[Extracted material — start]

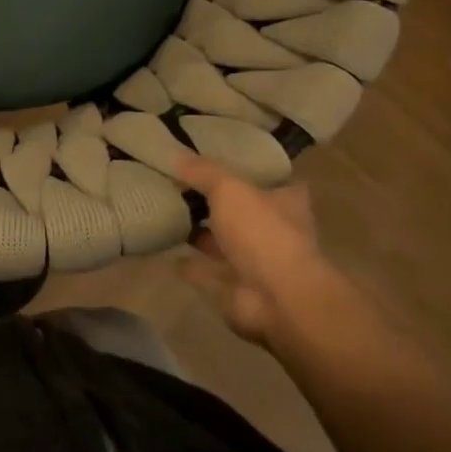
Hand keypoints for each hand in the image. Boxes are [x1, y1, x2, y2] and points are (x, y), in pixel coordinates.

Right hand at [175, 152, 319, 345]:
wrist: (277, 298)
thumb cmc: (263, 232)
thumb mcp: (230, 189)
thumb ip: (203, 172)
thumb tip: (174, 153)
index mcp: (285, 202)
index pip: (271, 180)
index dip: (247, 171)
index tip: (218, 160)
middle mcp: (274, 230)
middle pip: (241, 211)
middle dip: (215, 203)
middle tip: (178, 185)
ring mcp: (255, 262)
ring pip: (222, 242)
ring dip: (200, 234)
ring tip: (165, 215)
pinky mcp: (235, 287)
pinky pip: (205, 271)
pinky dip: (188, 264)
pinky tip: (165, 252)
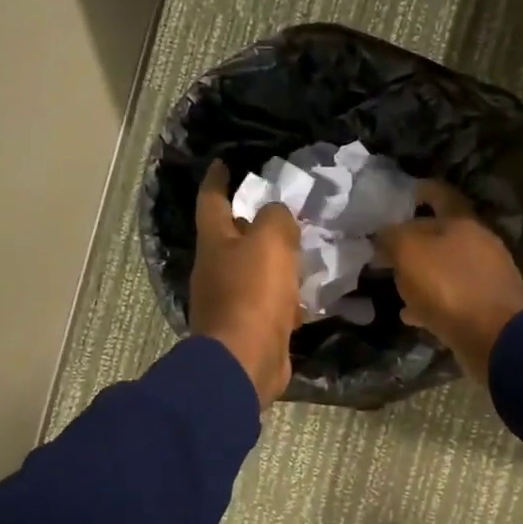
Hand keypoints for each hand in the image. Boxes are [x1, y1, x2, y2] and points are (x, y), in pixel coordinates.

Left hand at [190, 160, 302, 406]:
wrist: (246, 361)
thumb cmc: (253, 294)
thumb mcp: (270, 241)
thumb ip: (276, 218)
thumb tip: (277, 214)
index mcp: (215, 242)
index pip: (212, 200)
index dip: (218, 179)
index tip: (225, 162)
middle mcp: (216, 269)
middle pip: (233, 237)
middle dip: (254, 222)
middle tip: (283, 209)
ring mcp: (231, 301)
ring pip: (255, 271)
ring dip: (275, 260)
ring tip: (304, 248)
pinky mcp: (249, 328)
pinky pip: (270, 303)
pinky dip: (287, 295)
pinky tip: (310, 292)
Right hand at [375, 180, 522, 385]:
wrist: (495, 338)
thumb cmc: (449, 287)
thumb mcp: (409, 253)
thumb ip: (392, 237)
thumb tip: (383, 235)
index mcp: (463, 221)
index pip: (439, 193)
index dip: (417, 190)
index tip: (394, 197)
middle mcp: (479, 243)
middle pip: (441, 233)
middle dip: (413, 239)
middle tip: (385, 249)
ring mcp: (486, 276)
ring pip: (445, 267)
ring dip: (421, 274)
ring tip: (394, 284)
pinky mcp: (486, 306)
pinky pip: (452, 298)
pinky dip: (431, 303)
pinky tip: (412, 315)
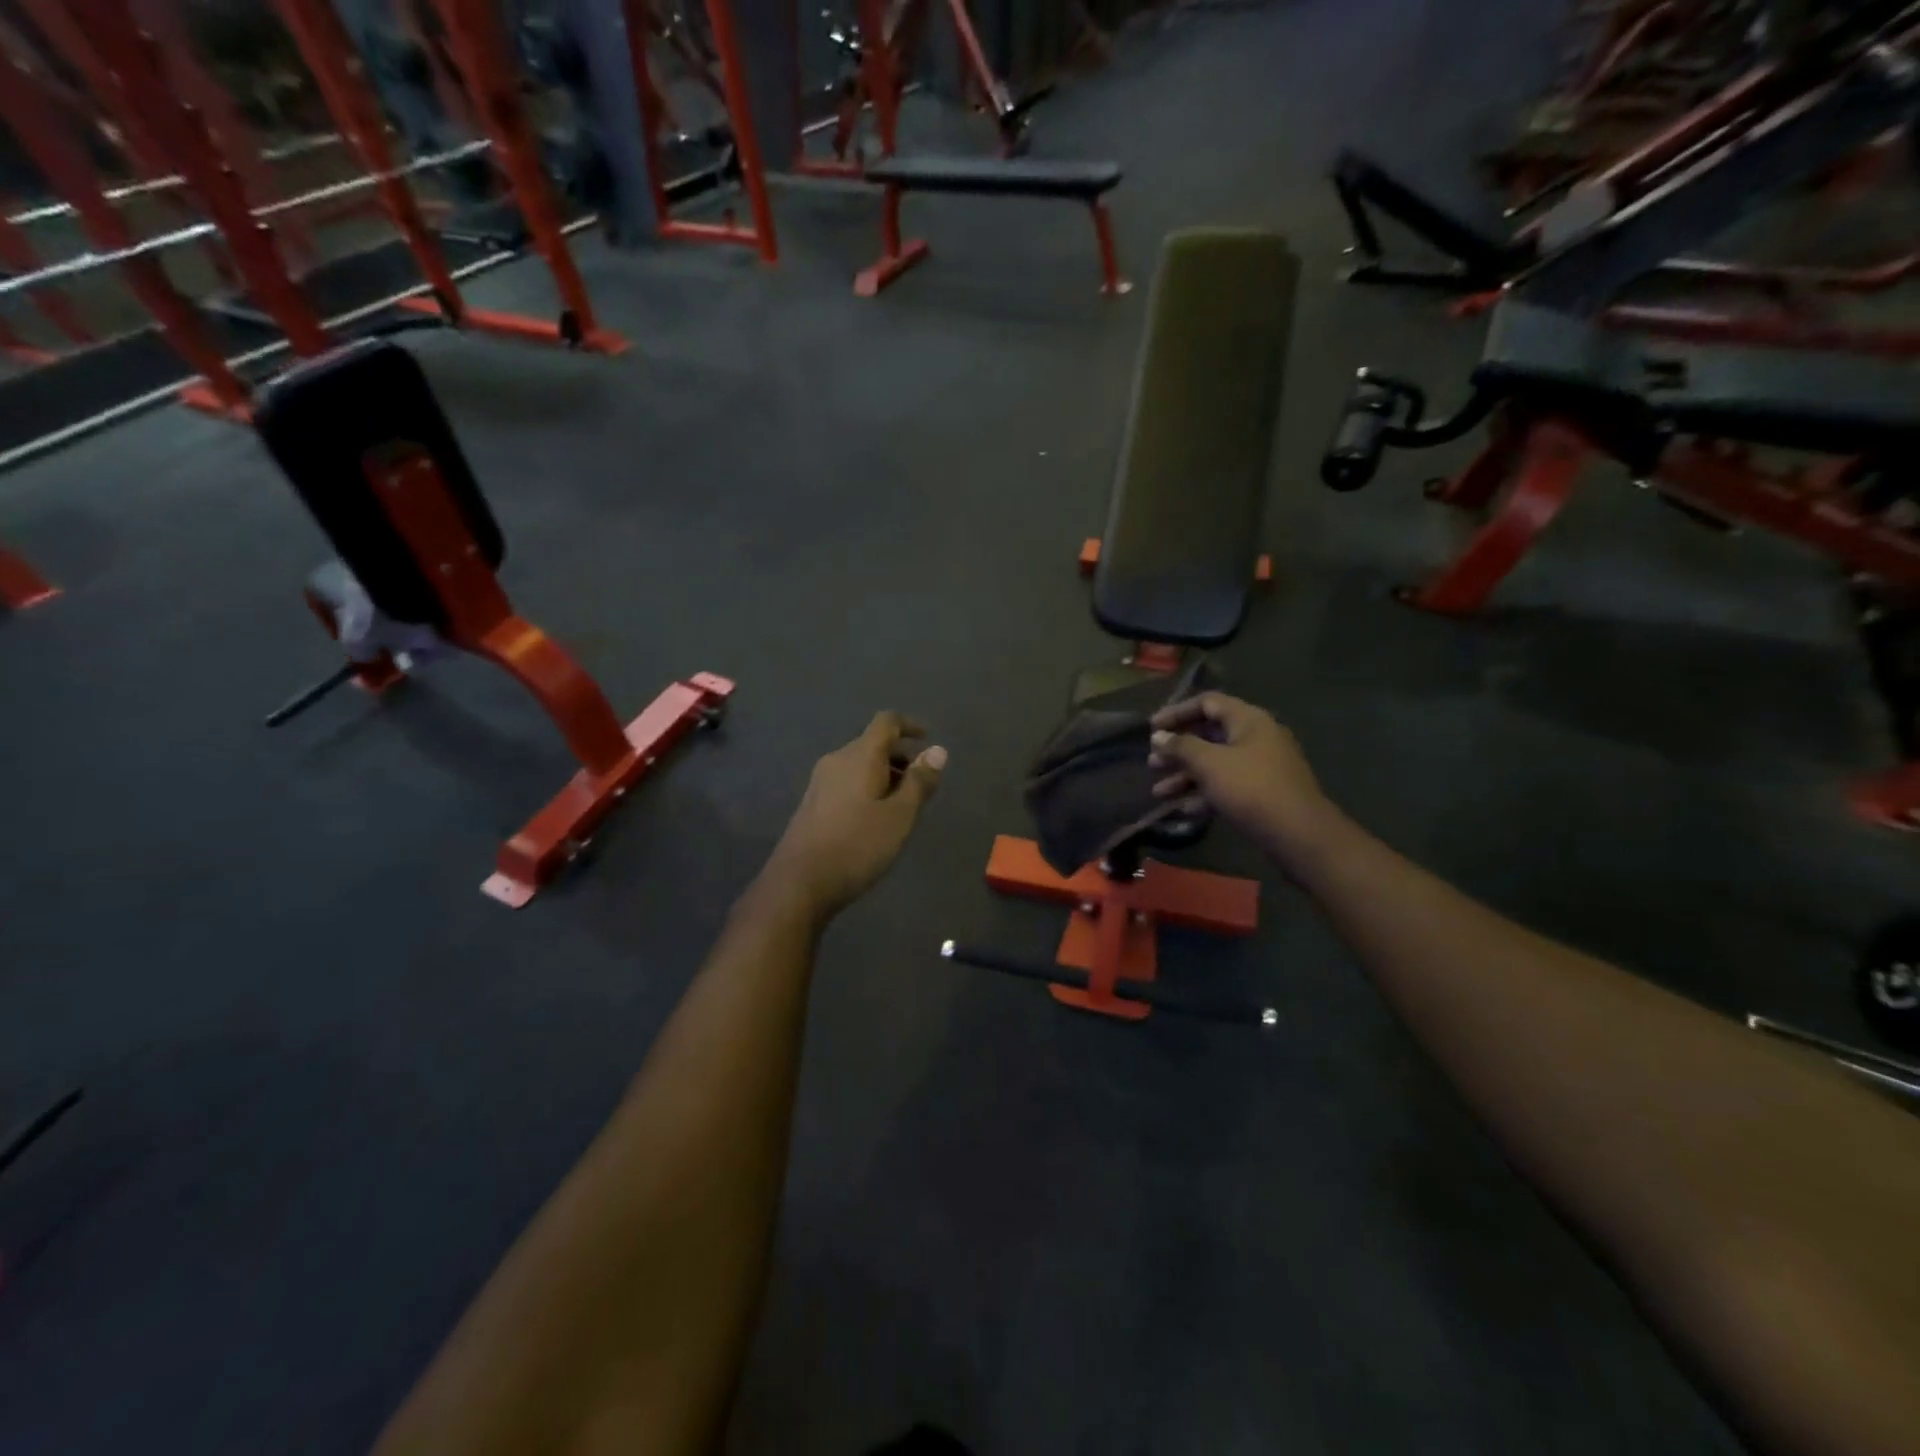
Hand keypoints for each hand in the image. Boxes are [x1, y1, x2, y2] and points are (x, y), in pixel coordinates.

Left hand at [762, 712, 945, 918]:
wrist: (799, 883)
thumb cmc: (857, 845)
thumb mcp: (899, 816)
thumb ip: (919, 782)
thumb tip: (937, 751)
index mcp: (859, 756)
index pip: (886, 722)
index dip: (910, 725)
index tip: (928, 740)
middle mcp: (837, 760)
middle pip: (872, 744)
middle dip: (900, 756)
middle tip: (923, 783)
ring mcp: (820, 782)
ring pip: (860, 765)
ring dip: (885, 774)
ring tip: (904, 805)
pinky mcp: (813, 804)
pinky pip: (847, 782)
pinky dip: (868, 788)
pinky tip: (876, 819)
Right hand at [1149, 693, 1336, 867]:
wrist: (1297, 833)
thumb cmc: (1250, 788)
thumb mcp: (1209, 763)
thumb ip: (1181, 746)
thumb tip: (1159, 736)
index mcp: (1248, 720)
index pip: (1207, 703)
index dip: (1177, 712)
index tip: (1151, 728)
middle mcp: (1256, 737)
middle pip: (1209, 735)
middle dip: (1178, 750)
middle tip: (1153, 763)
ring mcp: (1261, 766)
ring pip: (1215, 764)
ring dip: (1185, 776)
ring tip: (1159, 792)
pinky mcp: (1262, 793)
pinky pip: (1227, 786)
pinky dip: (1204, 794)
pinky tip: (1182, 810)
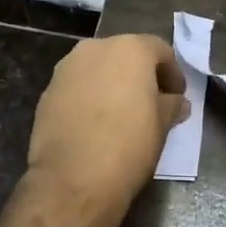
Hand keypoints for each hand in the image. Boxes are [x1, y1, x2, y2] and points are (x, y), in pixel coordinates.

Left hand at [26, 34, 188, 214]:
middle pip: (126, 54)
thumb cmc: (129, 144)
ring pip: (98, 69)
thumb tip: (177, 102)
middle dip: (140, 75)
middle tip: (151, 102)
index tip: (178, 97)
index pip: (160, 51)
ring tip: (121, 113)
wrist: (73, 178)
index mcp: (130, 49)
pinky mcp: (47, 91)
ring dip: (111, 84)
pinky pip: (77, 87)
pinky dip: (89, 97)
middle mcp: (96, 48)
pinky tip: (95, 124)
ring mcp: (67, 68)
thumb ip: (171, 106)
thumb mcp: (162, 125)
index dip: (173, 73)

[Extracted material — finish]

Exercise instructions
With the pictures omitted, restate word for word the lines above from the line that has "ring tip: (304, 248)" up to and including the line that has "thumb tip: (1159, 736)", and no other lines.

Output
ring tip: (304, 248)
pinky mcp: (249, 328)
pinky pip: (270, 303)
pinky dip: (287, 295)
pinky tip: (310, 292)
Right hand at [375, 180, 522, 385]:
wrist: (495, 338)
thumb cmc: (449, 287)
thumb mcp: (409, 253)
thumb ip: (392, 237)
thumb tip: (383, 235)
index mcp: (463, 221)
index pip: (439, 193)
index dip: (417, 190)
index tip: (394, 197)
middle mcp: (479, 243)
middle pip: (441, 233)
middle dip: (413, 239)
middle tip: (385, 249)
ring mcp: (486, 276)
ring pip: (445, 267)
ring dip: (421, 274)
ring tip: (394, 284)
pinky mcp: (486, 306)
pinky pip: (452, 298)
pinky dip: (431, 303)
pinky tip: (412, 315)
Hand keypoints for each hand in the image. Boxes are [x1, y1, x2, y2] and points are (x, y), in pixel coordinates.

Left hand at [762, 712, 945, 918]:
wrist: (799, 883)
thumb cmc: (857, 845)
thumb mcp: (899, 816)
thumb ip: (919, 782)
thumb tip: (937, 751)
index mcp: (859, 756)
index pip: (886, 722)
index dip: (910, 725)
index tip: (928, 740)
middle mcp: (837, 760)
middle pip: (872, 744)
middle dip: (900, 756)
middle tip: (923, 783)
ring mcp: (820, 782)
ring pip: (860, 765)
ring dip: (885, 774)
ring tip: (904, 805)
pinky mcp: (813, 804)
pinky pip: (847, 782)
pinky dip: (868, 788)
pinky tip: (876, 819)
Right hand at [1149, 693, 1336, 867]:
wrist: (1297, 833)
thumb cmc: (1250, 788)
thumb mcp: (1209, 763)
thumb ip: (1181, 746)
thumb tip: (1159, 736)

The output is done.